KEKER.FAJAR.CO.ID – Malam itu, hujan turun tanpa jeda. Angin menusuk masuk lewat celah-celah jendela rumah kos tua yang ditempati Ayu, seorang mahasiswi tingkat akhir. Ia tinggal sendirian di kamar nomor tujuh—kamar yang katanya sudah lama kosong sebelum ia datang.
Ayu adalah tipe penyendiri. Ia lebih senang menulis dan membaca ketimbang bergaul. Tapi akhir-akhir ini, pikirannya sering kosong. Ia bangun pagi dengan kepala berat, lupa apa yang ia lakukan semalam. Semakin hari, ia merasa… hampa. Seolah ada sesuatu yang disedot dari dalam dirinya.

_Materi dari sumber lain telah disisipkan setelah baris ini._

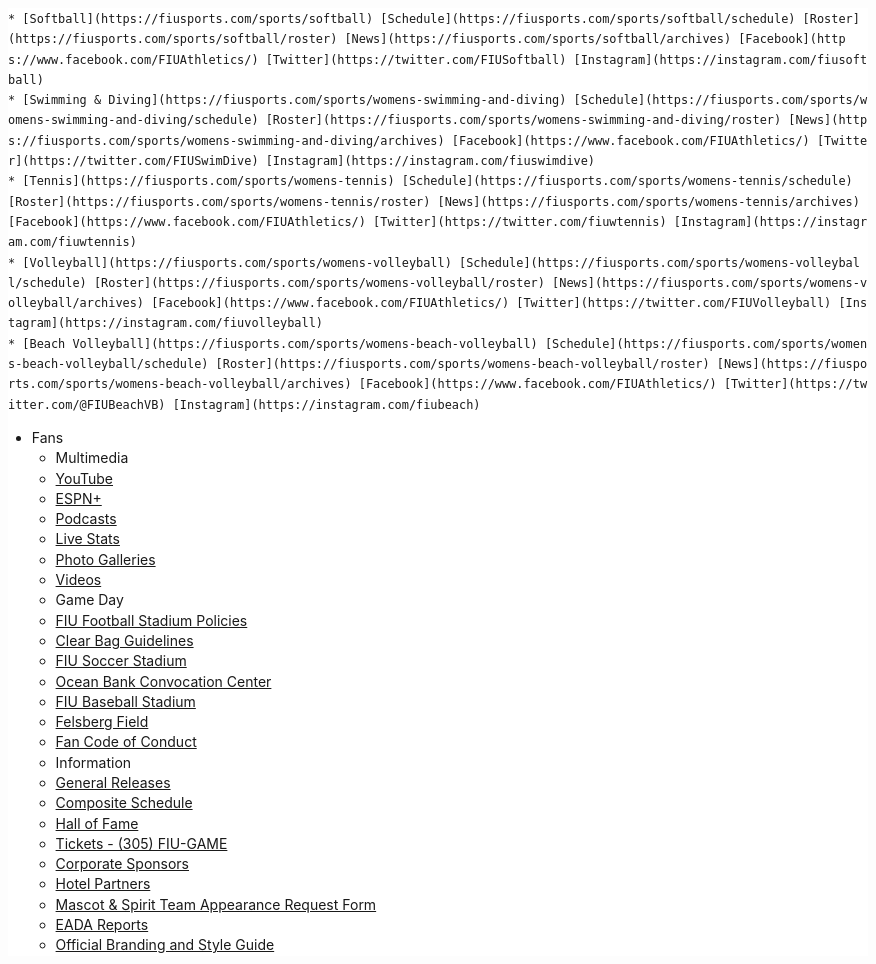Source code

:     * [Softball](https://fiusports.com/sports/softball) [Schedule](https://fiusports.com/sports/softball/schedule) [Roster](https://fiusports.com/sports/softball/roster) [News](https://fiusports.com/sports/softball/archives) [Facebook](https://www.facebook.com/FIUAthletics/) [Twitter](https://twitter.com/FIUSoftball) [Instagram](https://instagram.com/fiusoftball)
    * [Swimming & Diving](https://fiusports.com/sports/womens-swimming-and-diving) [Schedule](https://fiusports.com/sports/womens-swimming-and-diving/schedule) [Roster](https://fiusports.com/sports/womens-swimming-and-diving/roster) [News](https://fiusports.com/sports/womens-swimming-and-diving/archives) [Facebook](https://www.facebook.com/FIUAthletics/) [Twitter](https://twitter.com/FIUSwimDive) [Instagram](https://instagram.com/fiuswimdive)
    * [Tennis](https://fiusports.com/sports/womens-tennis) [Schedule](https://fiusports.com/sports/womens-tennis/schedule) [Roster](https://fiusports.com/sports/womens-tennis/roster) [News](https://fiusports.com/sports/womens-tennis/archives) [Facebook](https://www.facebook.com/FIUAthletics/) [Twitter](https://twitter.com/fiuwtennis) [Instagram](https://instagram.com/fiuwtennis)
    * [Volleyball](https://fiusports.com/sports/womens-volleyball) [Schedule](https://fiusports.com/sports/womens-volleyball/schedule) [Roster](https://fiusports.com/sports/womens-volleyball/roster) [News](https://fiusports.com/sports/womens-volleyball/archives) [Facebook](https://www.facebook.com/FIUAthletics/) [Twitter](https://twitter.com/FIUVolleyball) [Instagram](https://instagram.com/fiuvolleyball)
    * [Beach Volleyball](https://fiusports.com/sports/womens-beach-volleyball) [Schedule](https://fiusports.com/sports/womens-beach-volleyball/schedule) [Roster](https://fiusports.com/sports/womens-beach-volleyball/roster) [News](https://fiusports.com/sports/womens-beach-volleyball/archives) [Facebook](https://www.facebook.com/FIUAthletics/) [Twitter](https://twitter.com/@FIUBeachVB) [Instagram](https://instagram.com/fiubeach)
[ ](https://fiusports.com/common/controls/adhandler.aspx?ad_id=73&target=https://www.ksdt-cpa.com)
  * Fans
    * Multimedia
    * [YouTube](http://www.youtube.com/user/FIUPanthers)
    * [ESPN+](https://plus.espn.com/)
    * [Podcasts](https://fiusports.com/podcasts)
    * [Live Stats](http://www.statbroadcast.com/events/statmonitr.php?gid=flin)
    * [Photo Galleries](https://fiusports.com/galleries/)
    * [Videos](https://fiusports.com/watch/)
    * Game Day
    * [FIU Football Stadium Policies](https://fiusports.com/sports/2014/6/24/GEN_0624142437.aspx)
    * [Clear Bag Guidelines](https://fiusports.com/sports/2017/8/18/clear-bag-guidelines-information)
    * [FIU Soccer Stadium](https://fiusports.com/sports/2022/4/19/fiu-soccer-stadium-know-before-you-go-info)
    * [Ocean Bank Convocation Center](https://fiusports.com/sports/2016/1/4/GEN_0104163914.aspx)
    * [FIU Baseball Stadium ](https://fiusports.com/sports/2016/2/26/fiu-baseball-stadium-parking.aspx)
    * [Felsberg Field](https://fiusports.com/sports/2017/3/29/fiu-softball-stadium-prohibited-items.aspx)
    * [Fan Code of Conduct](https://fiusports.com/sports/2014/6/24/GEN_0624141546.aspx)
    * Information
    * [General Releases](https://fiusports.com/sports/general/archives)
    * [Composite Schedule](https://fiusports.com/calendar)
    * [Hall of Fame](https://fiusports.com/sb_output.aspx?form=49)
    * [Tickets - (305) FIU-GAME](https://fiutickets.com/tickets/events)
    * [Corporate Sponsors](https://fiusports.com/sports/2014/6/8/GEN_0608145328.aspx)
    * [Hotel Partners](https://fiusports.com/sports/2014/6/10/GEN_0610140637.aspx)
    * [Mascot & Spirit Team Appearance Request Form](https://fiusports.com/sb_output.aspx?form=34)
    * [EADA Reports](https://fiusports.com/sports/2024/11/25/fiu-athletics-eda-reports.aspx)
    * [Official Branding and Style Guide](https://fiusports.com/documents/2024/12/19/FIU_Athletics_Brand_Guide_2024-25.pdf)
[ ](https://fiusports.com/common/controls/adhandler.aspx?ad_id=74&target=https://www.nicklauschildrens.org/home)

Puncaknya terjadi malam itu.
Listrik padam. Ayu menyalakan lilin. Saat cahaya berpendar lembut di dinding, ia menyadari sesuatu.
Lorong kos itu tidak seperti biasanya.
Lorong yang biasanya sempit kini tampak lebih panjang. Jauh lebih panjang. Dan yang membuat bulu kuduknya berdiri—ada bayangan hitam berdiri di ujungnya. Diam. Tidak bergerak. Tidak berkedip.
Ayu menelan ludah. Lilin di tangannya mulai bergetar. Tapi rasa penasaran mengalahkan ketakutannya. Ia melangkah perlahan ke lorong itu. Semakin dekat, bayangan itu tetap diam, tapi bentuknya makin jelas—tinggi, kurus, dan wajahnya kosong. Bukan tanpa ekspresi. Tapi benar-benar kosong. Tak ada mata. Tak ada hidung. Tak ada mulut. Hanya kulit pucat yang membentang rata di wajahnya.
Dan dari tubuh makhluk itu… muncul suara. Bukan dari mulut. Tapi langsung di kepala Ayu.
“Akhirnya kamu lihat aku.”
Ayu mematung.
“Aku lah yang kamu bawa pulang malam itu, saat kamu merasa paling hampa. Aku masuk saat kamu memintanya diam-diam… Saat kamu berkata: ‘Aku ingin menghilang.'”
Ayu gemetar.
“Dan sekarang, kamu akan. Perlahan-lahan. Seperti yang lainnya.”
Seketika semua gelap. Ketika ia membuka mata, ia masih di kamar. Tapi ada yang salah. Tak ada suara hujan. Tak ada detik jam. Bahkan detak jantungnya sendiri… hilang.
Ia berdiri di depan cermin, tapi tidak melihat pantulan dirinya. Hanya kehampaan. Kamar itu tidak lagi terasa kamar. Ia seperti berada di antara dua dinding tak berujung. Hampa. Hampa total.
Ia mencoba berteriak, tapi suaranya tidak keluar. Matanya menangis, tapi air mata tak jatuh.
Ia mengetuk-ngetuk dinding, berharap ada yang mendengar.
Namun di dunia nyata, Ayu masih terlihat berjalan. Ke kampus. Ke warung. Ke masjid. Tapi ia tidak lagi menyapa. Tidak lagi tertawa. Matanya kosong. Tak ada emosi.
Ia hanya… ada. Tapi tidak hidup.
Dan di kamar nomor tujuh, cermin di atas meja bergetar sendiri, menampilkan wajah Ayu yang menjerit di dalamnya. Suara itu terus bergema dari dalam cermin”Aku masih di sini! Tolong! Aku masih hidup!”
Tapi tak ada yang bisa mendengar.
Karena sekali lorong itu membawamu, tak ada jalan pulang.